**Task prompt**
Translate this sentence from the article on Ethereum staking below into Spanish: "Staking is a process in which crypto holders participate in validating transactions on the blockchain."

**Source document**
<<<<
Staking rewards are compensation for services to keep the Ethereum network secure, ConsenSys executives said Monday in a blog post that argued the process should not be confused with an investment.
Rewards and fees that network validators might receive are not yield on a loan, nor are they a dividend on investment, argued ConsenSys General Counsel Matt Corva and Bill Hughes, the company’s director of global regulatory matters.
“Staking is a data integrity mechanism that Ethereum and similar blockchain networks require to function, not an investment scheme,” they added in a blog post. “Service agreements that offer technical staking solutions are not investment contracts or any other type of enumerated security.”
Staking is a process in which crypto holders participate in validating transactions on the blockchain. In return, the block’s proposer receives a reward paid in the blockchain’s native crypto, such as ether.
Read more: The Investor’s Guide to Staking
Founded in 2014, ConsenSys is a blockchain technology company focused on the Ethereum ecosystem. The firm hosts more than 17,000 Ethereum validators — representing 3% of all Ethereum validators, according to its website.
Validator rewards come from two places: the protocol-specified rewards and a portion of the transactional fees paid by users who want their transactions added to the network, the ConsenSys executives said.
>>>>
**Given entries**
<<<<
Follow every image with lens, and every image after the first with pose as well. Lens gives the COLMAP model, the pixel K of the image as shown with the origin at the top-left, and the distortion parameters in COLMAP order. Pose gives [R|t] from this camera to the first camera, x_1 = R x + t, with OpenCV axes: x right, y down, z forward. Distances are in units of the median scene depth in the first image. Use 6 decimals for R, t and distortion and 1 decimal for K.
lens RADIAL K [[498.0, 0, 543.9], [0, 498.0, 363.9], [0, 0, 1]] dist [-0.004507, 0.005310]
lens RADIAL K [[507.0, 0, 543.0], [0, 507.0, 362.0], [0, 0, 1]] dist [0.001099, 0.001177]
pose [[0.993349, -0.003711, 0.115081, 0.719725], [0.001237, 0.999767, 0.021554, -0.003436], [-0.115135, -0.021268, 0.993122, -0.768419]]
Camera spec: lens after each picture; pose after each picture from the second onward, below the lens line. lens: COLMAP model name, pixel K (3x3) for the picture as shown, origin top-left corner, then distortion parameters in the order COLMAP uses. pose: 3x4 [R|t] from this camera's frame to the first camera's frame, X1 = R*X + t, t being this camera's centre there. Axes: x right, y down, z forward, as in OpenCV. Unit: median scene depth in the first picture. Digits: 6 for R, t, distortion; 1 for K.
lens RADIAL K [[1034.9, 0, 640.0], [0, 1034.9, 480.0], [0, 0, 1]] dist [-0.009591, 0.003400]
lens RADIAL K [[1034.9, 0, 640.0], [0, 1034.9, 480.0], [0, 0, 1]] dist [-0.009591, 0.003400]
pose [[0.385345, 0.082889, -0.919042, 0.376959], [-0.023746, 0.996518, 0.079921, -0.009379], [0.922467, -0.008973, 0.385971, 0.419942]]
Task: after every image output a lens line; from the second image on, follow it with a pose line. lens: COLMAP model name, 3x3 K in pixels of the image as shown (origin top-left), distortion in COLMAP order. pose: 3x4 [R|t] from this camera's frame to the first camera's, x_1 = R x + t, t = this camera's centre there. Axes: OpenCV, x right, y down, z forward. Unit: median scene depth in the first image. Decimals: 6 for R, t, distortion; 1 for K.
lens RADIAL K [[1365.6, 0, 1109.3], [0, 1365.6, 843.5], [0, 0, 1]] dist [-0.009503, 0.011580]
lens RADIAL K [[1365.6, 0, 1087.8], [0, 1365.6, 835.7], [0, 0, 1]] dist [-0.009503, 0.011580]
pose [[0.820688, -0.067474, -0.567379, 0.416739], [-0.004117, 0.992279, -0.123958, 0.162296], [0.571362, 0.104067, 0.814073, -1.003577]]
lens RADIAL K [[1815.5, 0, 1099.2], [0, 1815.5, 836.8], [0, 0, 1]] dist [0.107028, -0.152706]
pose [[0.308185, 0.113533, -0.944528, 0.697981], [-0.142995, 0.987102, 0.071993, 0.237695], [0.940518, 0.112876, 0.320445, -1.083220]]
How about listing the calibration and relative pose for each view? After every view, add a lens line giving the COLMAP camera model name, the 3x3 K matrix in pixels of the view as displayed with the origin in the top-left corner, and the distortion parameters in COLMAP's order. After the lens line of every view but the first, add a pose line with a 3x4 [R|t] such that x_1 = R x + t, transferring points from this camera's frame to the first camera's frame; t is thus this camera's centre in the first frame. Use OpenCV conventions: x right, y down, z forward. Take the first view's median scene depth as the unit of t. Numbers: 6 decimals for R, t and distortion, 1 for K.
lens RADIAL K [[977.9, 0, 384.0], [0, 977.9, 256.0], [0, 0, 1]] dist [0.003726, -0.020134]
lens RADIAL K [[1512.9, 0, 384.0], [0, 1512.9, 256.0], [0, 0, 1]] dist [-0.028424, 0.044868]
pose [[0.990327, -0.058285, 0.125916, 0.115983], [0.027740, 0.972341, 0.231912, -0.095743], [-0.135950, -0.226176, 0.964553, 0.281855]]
>>>>
**Exercise result**
El staking es un proceso en el que los poseedores de criptomonedas participan en la validación de transacciones en la cadena de bloques.